=== Document segment ===
· · · ·

We talked about discovering your author brand in Step 1: Look in Your Mirror. In the first step, you discover who you are and remain true to yourself. It’s the most important step, but it’s not the only step.  

In this article, we’ll explore the second and more advanced step of discovering who you’re trying to reach with your writing. Knowing who your audience is will give you an advantage over most authors.

Step 2: Look at Your Readers

Targeting by Demographics

When ad agencies sell ads, they decide what demographic they want to target. Who do they want to view the ad? Ad agencies use demographic age ranges to determine who they are trying to sell to. 

When James L. Rubart sold radio ads, his target audience was women ages 25-54. That meant his agency didn’t worry about reaching men. They didn’t focus on reaching women younger than 25 or older than 54. 

Instead, they designed an imaginary persona—who fit in the center of that range. Rubart’s agency gave her an imaginary name and determined what car she drove and where she lived.

Everything they said on air, every product they promoted, and all the music they played was designed for her.

Designing a Reader Persona

When my company was designing websites for authors, I forced our clients to go through an exercise to create a persona for their readers. Almost universally, authors hated this exercise. 

Defining your audience and focusing on one person improves your website and marketing because it forces you to focus.

Authors hate the exercise because it feels limiting. They worry that zero men will read their book if they only target women. But that is faulty logic.

No book appeals to everyone. The books that have the broadest appeal often have the narrowest focus.

For example, Hunger Games was a best-selling book and a massive film franchise targeted to young teens. Harry Potter was targeted at 12-year-old boys. Since those books hit their target at dead center, the ripple spread outward to boys and girls and men and women of all ages.

· · · ·

=== Work to do ===
**A)** Translate this sentence from the article on author branding into Spanish: "The books that have the broadest appeal often have the narrowest focus."
**B)** Please extend the article on author branding, picking up right after its final sentence.
These entries have no connection to the article on author branding.

[Collected data]
· · · ·

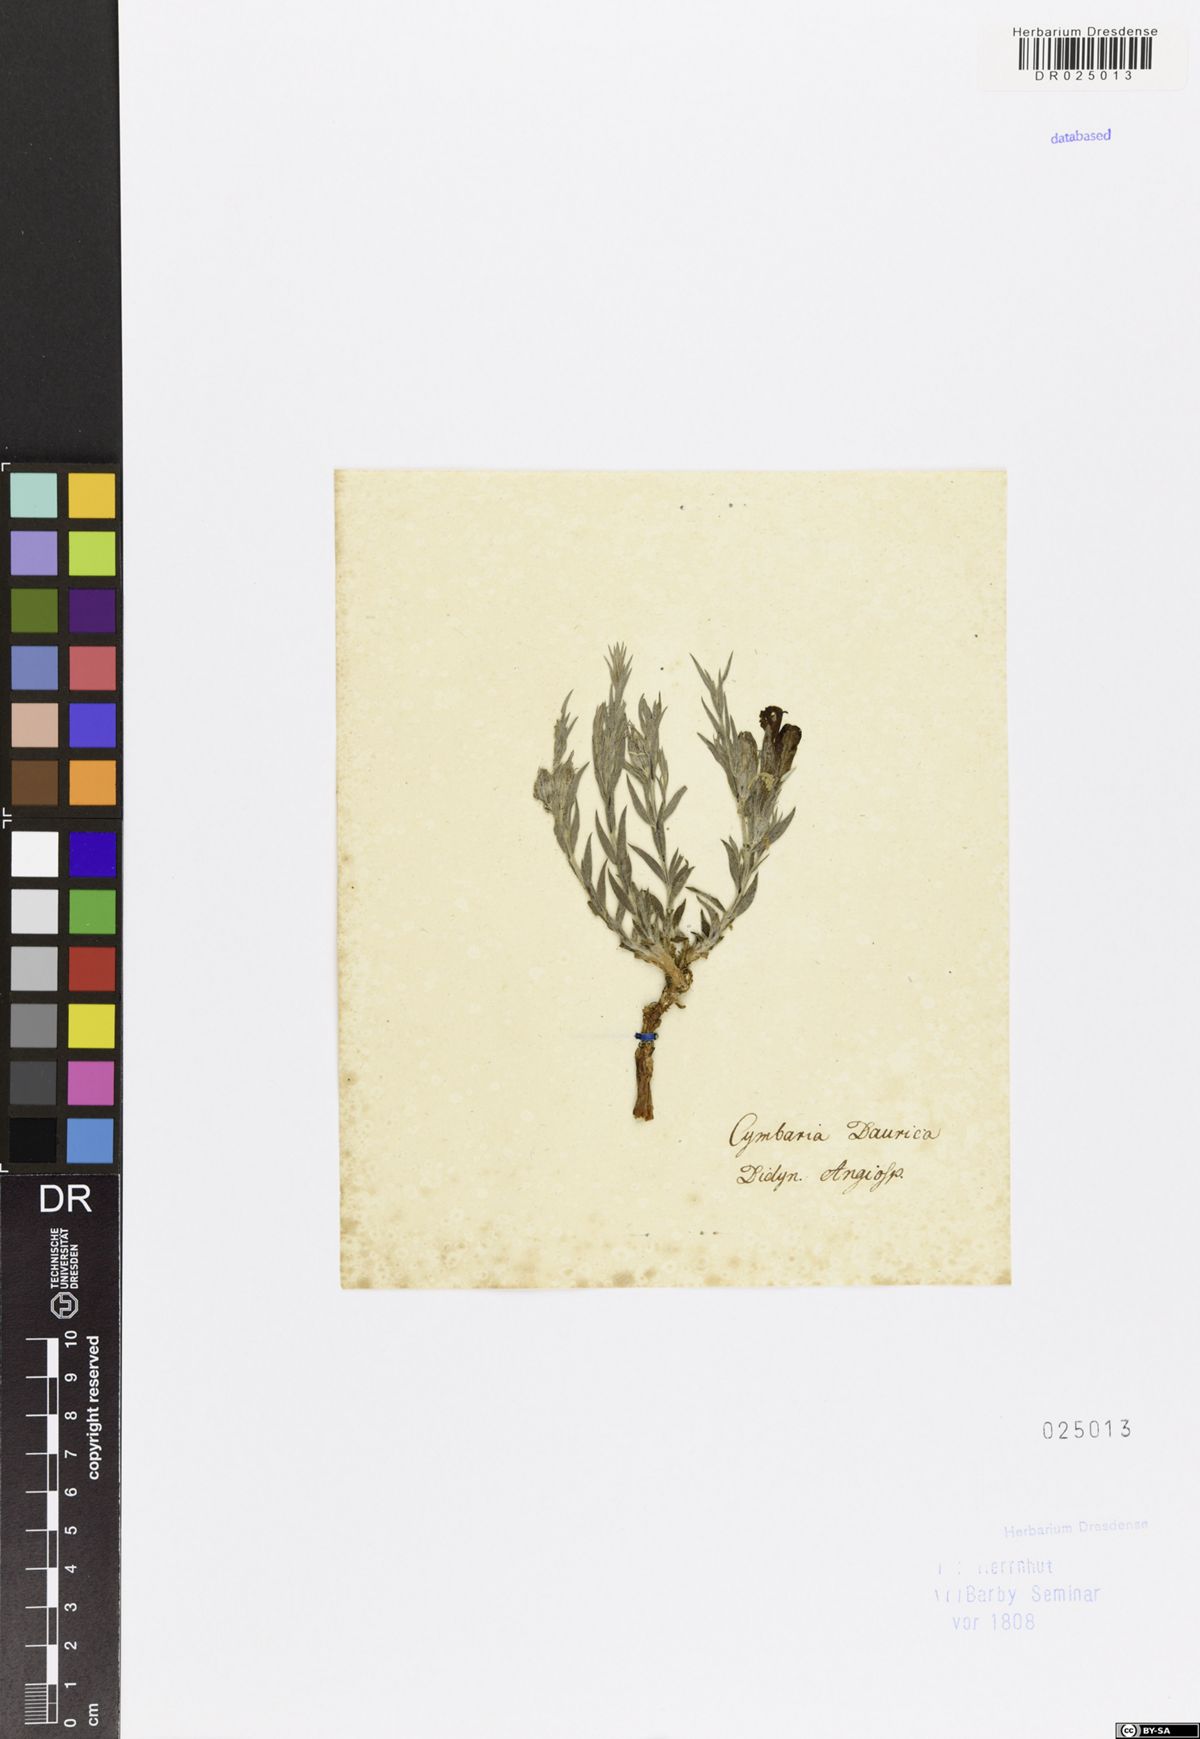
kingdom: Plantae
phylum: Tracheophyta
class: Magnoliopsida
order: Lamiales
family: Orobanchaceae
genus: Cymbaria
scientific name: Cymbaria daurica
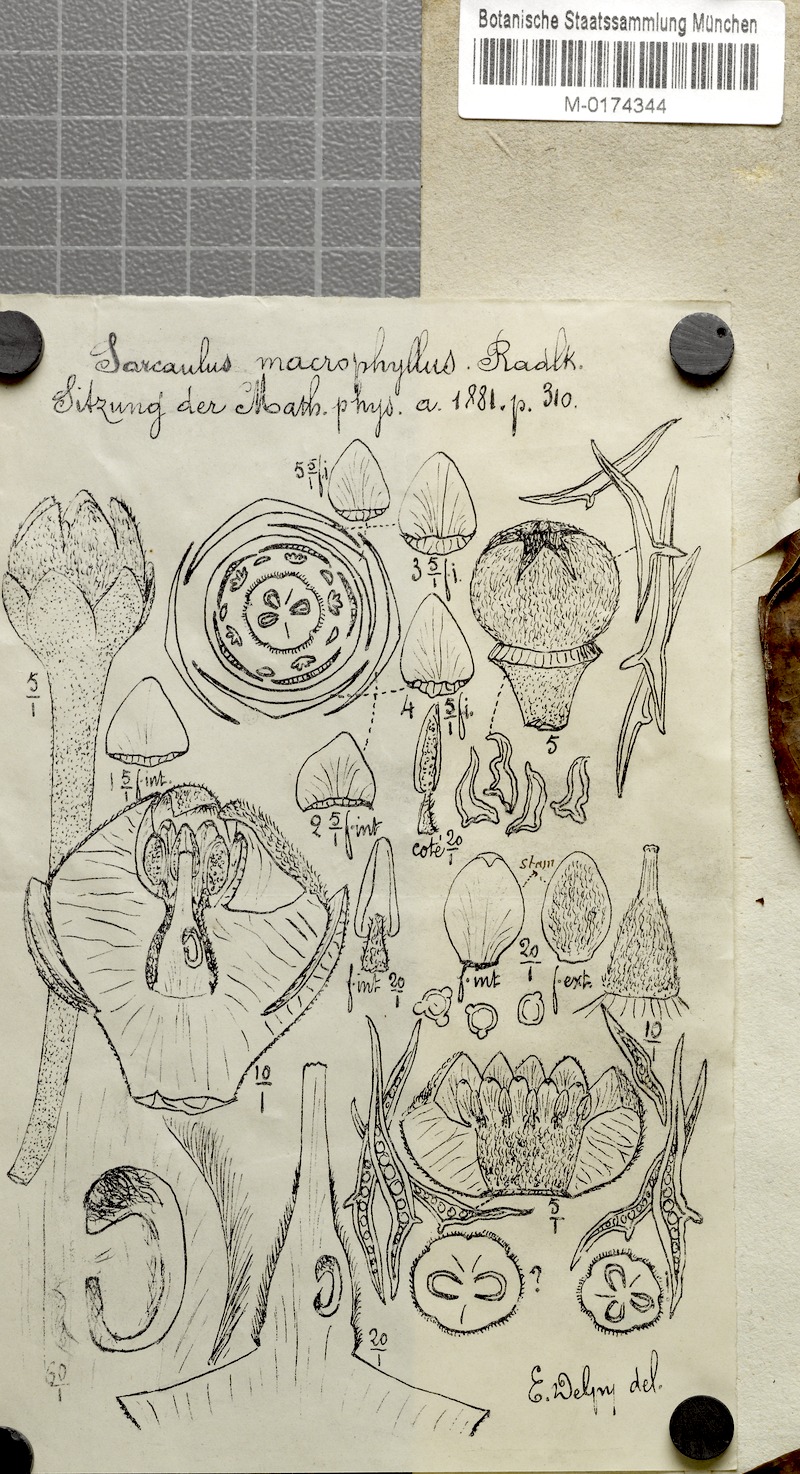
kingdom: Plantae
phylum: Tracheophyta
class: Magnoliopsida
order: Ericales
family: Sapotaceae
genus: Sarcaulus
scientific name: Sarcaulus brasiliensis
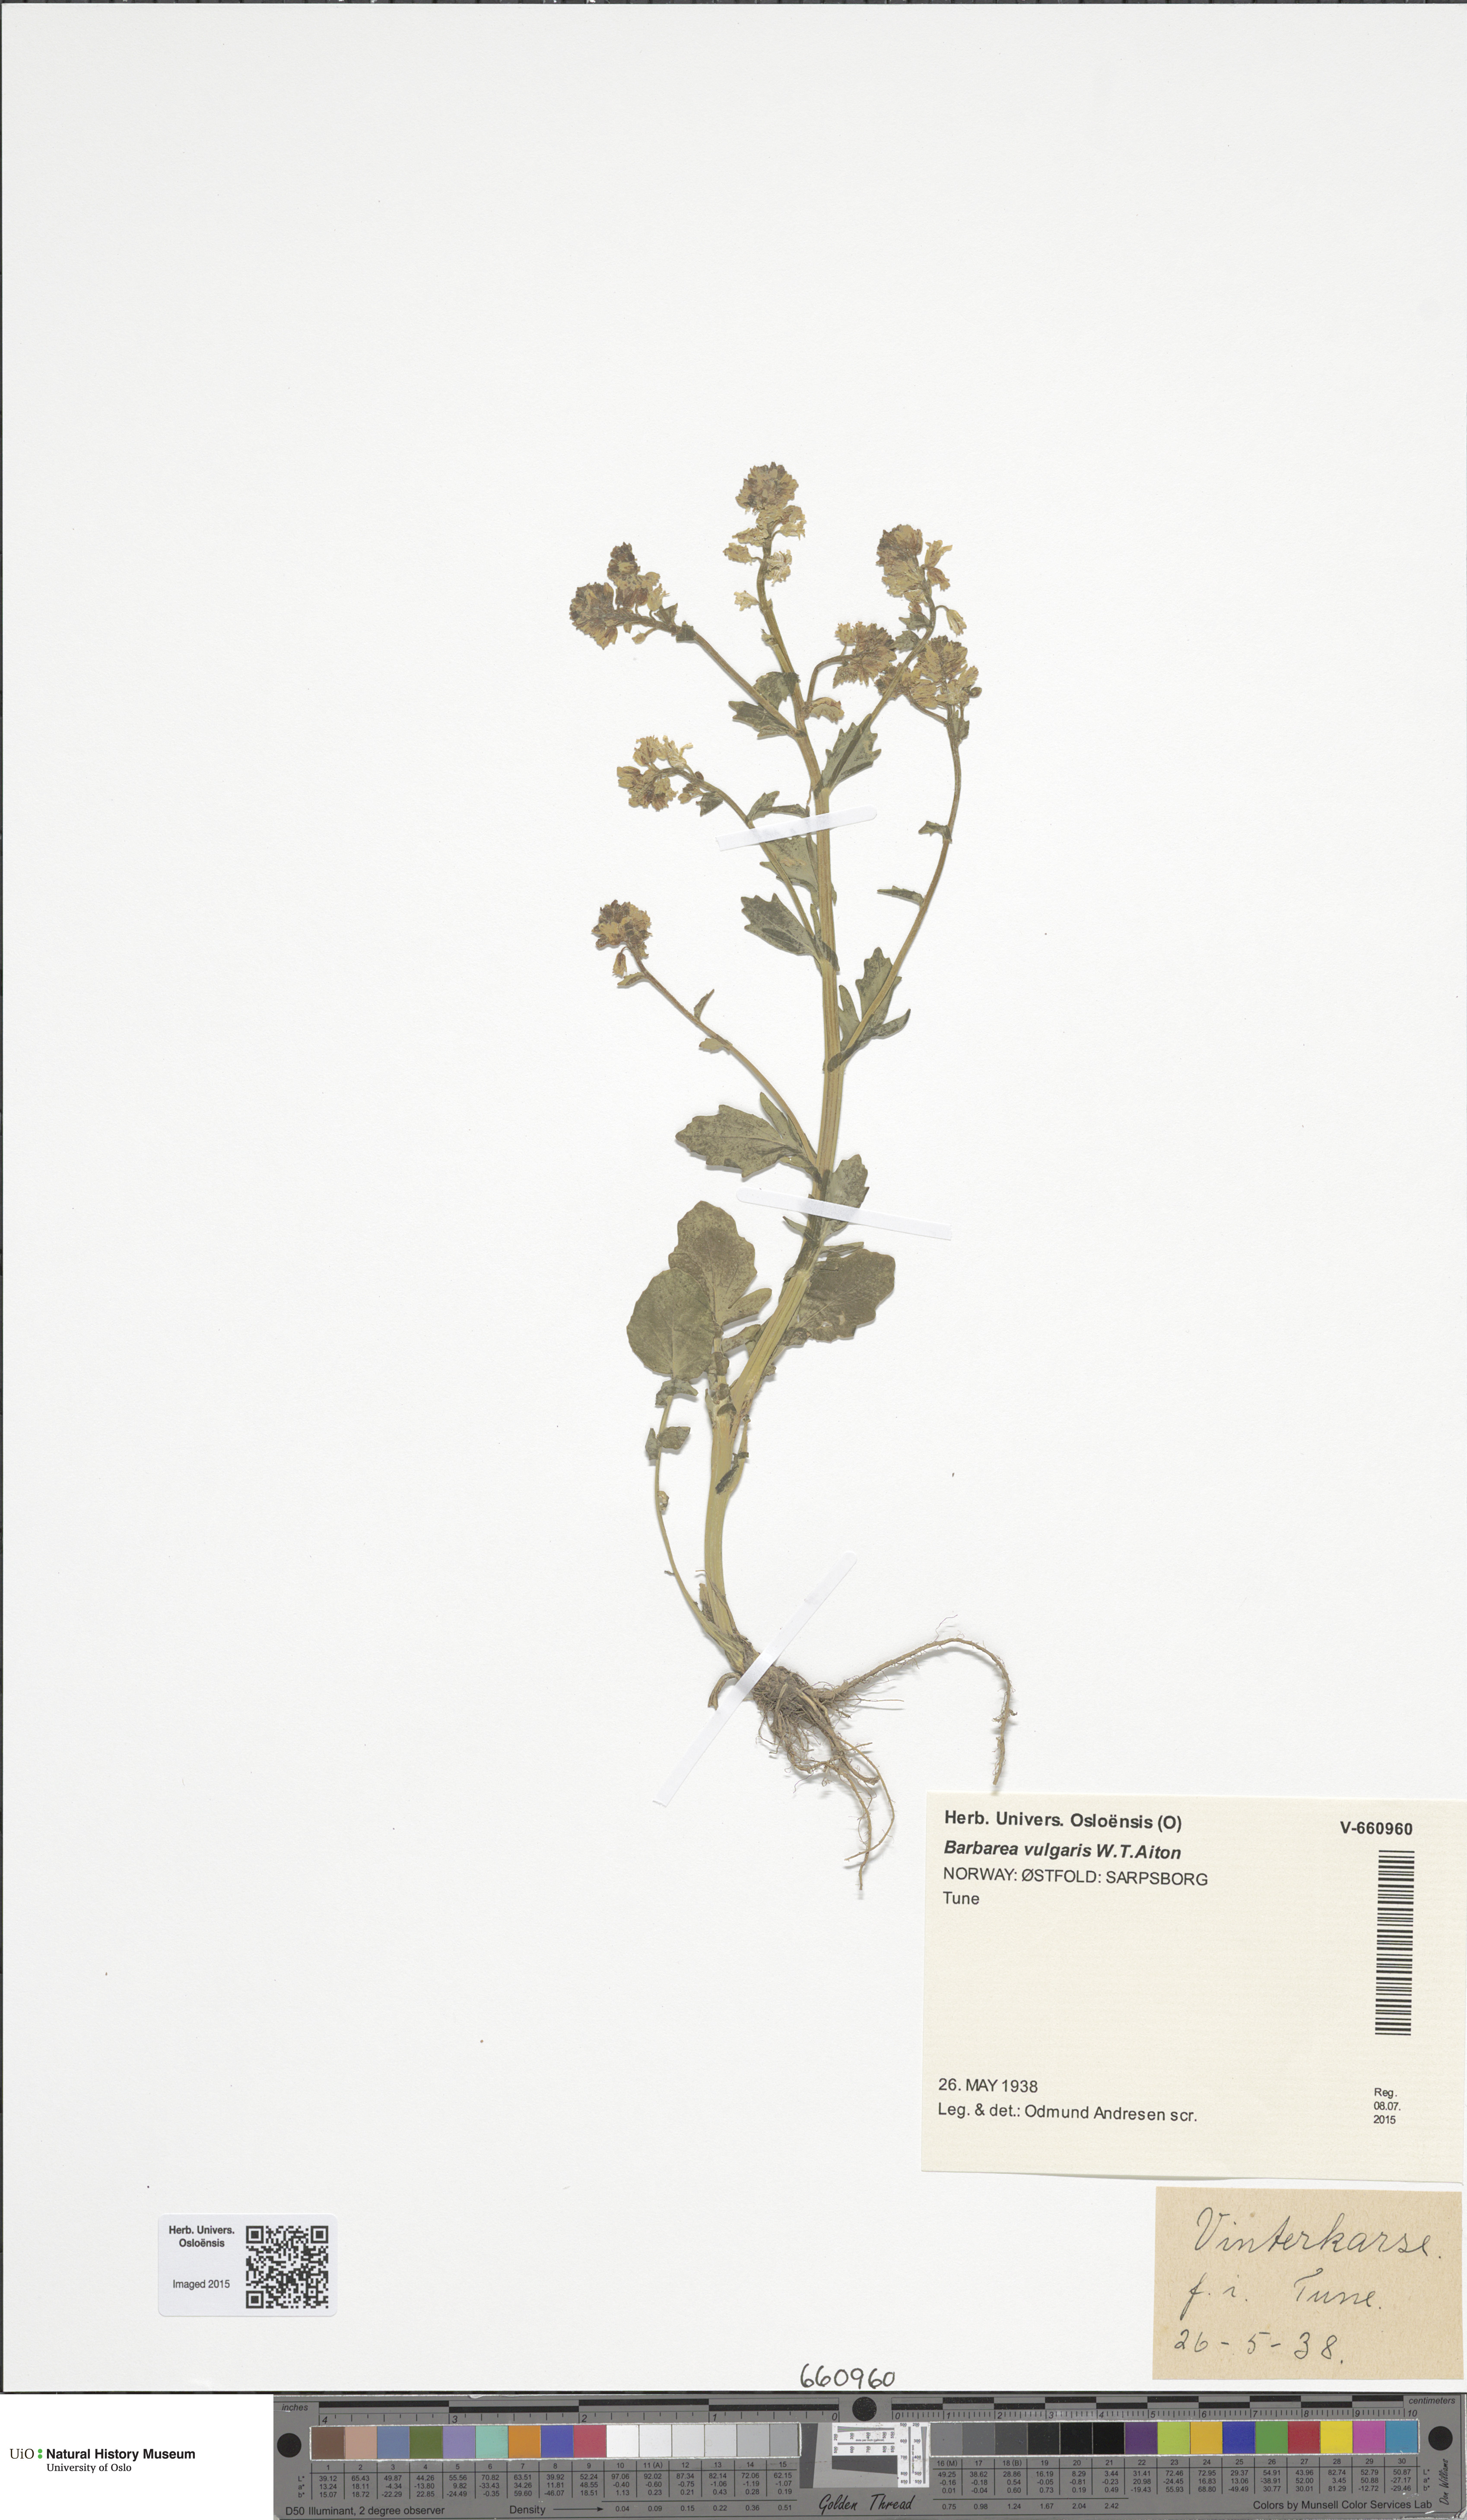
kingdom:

· · · ·

=== Outputs in order ===
**A)** Los libros que tienen el atractivo más amplio a menudo tienen el enfoque más estrecho.

**B)**
When we recommend defining your reader, we’re not trying to limit the ripple. We’re just asking, “Where do you want the ripple to start?”

Determining your target reader will help you develop your branding. It will also help you talk with literary agents and editors from traditional publishing houses. If you walk into an appointment at a writers conference and say, “I’m writing for everybody,” you’ll be marked as a rank amateur. 

But if you walk in and describe your target readers by saying, “My target is a 33-year-old female who lives in Toledo,” the editor or agent will know you understand the idea of targeting your marketing.

A Narrow Niche means Greater Impact Over Time

Focus is critical if you want to change people’s lives. Even the greatest communicator, Jesus Christ, focused on his three closest disciples, Peter, James, and John.

If Jesus was trying to reach the world with his message, you’d think he would have gone to teach and preach in Rome, which was the most influential city at that time. But Jesus understood that focus is critical to success. 

If you want people to share your message, you have to offer something that changes their lives. Jesus knew how to do that. He changed the lives of his three closest disciples, who then encouraged the 12, who encouraged the 72, and 2,000 years later, billions of people are still spreading his life-changing message.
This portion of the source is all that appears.